* _TO DO_: Would you count how many lines of the entries below include the word "great"? Give nothing but the number.

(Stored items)
------------------------------------------------------------
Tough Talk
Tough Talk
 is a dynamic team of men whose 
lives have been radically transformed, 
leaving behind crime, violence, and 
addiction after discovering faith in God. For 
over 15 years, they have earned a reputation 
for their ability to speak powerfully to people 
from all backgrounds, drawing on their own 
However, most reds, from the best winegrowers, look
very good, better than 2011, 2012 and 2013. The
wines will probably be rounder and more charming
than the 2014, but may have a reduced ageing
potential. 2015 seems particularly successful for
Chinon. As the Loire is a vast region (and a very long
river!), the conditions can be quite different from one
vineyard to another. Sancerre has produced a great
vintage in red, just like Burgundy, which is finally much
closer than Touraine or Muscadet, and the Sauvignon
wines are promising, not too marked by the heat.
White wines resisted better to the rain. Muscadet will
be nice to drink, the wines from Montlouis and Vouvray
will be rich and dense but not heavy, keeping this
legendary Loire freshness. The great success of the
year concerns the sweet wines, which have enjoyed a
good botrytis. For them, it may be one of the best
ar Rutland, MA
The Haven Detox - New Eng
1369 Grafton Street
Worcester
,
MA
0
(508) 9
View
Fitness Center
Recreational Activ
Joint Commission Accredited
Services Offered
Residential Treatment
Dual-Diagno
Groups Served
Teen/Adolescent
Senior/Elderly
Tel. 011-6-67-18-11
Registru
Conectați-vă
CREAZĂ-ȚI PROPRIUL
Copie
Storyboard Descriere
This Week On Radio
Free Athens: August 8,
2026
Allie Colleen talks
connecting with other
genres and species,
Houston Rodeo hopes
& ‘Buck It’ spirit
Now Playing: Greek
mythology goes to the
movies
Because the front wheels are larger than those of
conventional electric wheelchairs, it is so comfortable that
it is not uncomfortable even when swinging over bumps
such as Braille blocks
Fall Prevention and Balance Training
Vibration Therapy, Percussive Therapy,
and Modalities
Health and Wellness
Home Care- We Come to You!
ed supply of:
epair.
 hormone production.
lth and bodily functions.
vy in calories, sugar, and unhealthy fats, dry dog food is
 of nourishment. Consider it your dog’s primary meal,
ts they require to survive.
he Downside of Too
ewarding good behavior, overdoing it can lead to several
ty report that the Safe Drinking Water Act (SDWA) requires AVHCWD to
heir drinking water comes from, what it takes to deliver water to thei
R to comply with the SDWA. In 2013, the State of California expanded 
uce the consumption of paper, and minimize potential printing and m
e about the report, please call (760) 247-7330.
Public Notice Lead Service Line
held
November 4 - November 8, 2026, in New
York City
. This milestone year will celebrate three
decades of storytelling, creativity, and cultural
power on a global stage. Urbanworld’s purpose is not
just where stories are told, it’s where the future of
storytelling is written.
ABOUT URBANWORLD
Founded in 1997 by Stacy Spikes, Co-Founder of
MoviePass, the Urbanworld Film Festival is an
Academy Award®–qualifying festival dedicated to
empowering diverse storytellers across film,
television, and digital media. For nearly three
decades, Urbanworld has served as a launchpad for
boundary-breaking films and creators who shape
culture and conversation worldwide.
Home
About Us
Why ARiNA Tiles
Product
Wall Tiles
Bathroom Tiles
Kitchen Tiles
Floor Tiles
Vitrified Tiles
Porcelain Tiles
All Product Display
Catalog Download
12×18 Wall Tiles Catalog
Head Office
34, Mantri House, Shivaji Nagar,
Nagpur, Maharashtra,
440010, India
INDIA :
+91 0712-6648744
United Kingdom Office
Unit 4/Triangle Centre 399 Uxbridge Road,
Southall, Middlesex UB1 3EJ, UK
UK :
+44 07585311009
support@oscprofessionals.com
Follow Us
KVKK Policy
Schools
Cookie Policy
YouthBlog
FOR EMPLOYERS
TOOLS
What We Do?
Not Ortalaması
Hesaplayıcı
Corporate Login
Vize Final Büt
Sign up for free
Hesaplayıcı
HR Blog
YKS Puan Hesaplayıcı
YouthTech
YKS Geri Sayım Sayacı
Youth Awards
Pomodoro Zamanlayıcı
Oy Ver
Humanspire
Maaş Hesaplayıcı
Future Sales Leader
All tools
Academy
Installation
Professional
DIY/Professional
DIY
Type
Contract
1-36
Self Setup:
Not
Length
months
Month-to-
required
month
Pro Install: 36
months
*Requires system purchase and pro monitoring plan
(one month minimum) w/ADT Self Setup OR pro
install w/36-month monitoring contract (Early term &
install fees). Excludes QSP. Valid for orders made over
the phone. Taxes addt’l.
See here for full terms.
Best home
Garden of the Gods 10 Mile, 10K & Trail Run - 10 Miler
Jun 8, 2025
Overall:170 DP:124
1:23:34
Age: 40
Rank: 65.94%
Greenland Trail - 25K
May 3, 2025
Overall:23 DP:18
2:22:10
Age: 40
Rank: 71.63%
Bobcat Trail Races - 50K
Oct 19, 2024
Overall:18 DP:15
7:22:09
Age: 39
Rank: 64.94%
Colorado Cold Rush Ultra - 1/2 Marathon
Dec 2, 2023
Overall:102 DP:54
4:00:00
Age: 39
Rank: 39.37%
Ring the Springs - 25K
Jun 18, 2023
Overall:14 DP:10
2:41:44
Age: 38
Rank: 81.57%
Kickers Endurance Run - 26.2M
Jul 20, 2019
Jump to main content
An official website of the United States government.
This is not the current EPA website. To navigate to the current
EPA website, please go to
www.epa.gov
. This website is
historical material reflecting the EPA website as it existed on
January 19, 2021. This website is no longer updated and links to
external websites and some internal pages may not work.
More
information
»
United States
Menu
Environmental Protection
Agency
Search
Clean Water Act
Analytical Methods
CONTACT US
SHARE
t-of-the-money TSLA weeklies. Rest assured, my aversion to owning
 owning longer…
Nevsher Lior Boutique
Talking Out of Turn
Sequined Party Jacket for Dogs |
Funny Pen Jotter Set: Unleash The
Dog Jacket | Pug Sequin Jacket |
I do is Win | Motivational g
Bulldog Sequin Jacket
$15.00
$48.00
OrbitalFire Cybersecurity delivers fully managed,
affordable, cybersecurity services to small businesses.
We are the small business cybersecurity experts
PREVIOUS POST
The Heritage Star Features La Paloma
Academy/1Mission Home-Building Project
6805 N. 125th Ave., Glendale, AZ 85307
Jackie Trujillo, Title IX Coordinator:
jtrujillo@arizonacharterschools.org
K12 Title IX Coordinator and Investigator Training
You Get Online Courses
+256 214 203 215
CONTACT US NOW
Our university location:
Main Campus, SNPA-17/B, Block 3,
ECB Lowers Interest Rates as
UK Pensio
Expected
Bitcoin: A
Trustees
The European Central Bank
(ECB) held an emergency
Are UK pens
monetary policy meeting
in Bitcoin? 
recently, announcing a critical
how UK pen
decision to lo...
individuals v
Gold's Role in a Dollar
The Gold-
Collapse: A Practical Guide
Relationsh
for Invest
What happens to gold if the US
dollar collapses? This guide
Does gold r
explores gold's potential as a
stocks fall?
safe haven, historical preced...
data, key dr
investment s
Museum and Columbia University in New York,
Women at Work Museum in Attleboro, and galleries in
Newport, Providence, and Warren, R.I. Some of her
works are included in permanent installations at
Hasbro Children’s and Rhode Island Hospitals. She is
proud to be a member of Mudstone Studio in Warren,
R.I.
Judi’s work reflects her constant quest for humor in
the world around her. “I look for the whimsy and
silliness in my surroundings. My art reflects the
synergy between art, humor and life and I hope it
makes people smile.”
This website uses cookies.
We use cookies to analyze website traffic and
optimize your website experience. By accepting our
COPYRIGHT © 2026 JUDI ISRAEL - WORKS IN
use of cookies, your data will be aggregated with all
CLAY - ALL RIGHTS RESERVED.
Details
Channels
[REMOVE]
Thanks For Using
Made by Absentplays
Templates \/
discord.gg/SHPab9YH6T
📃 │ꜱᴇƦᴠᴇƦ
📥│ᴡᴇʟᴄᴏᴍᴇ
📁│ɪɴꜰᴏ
------------------------------------------------------------
* _WRITTEN ANSWER_: 2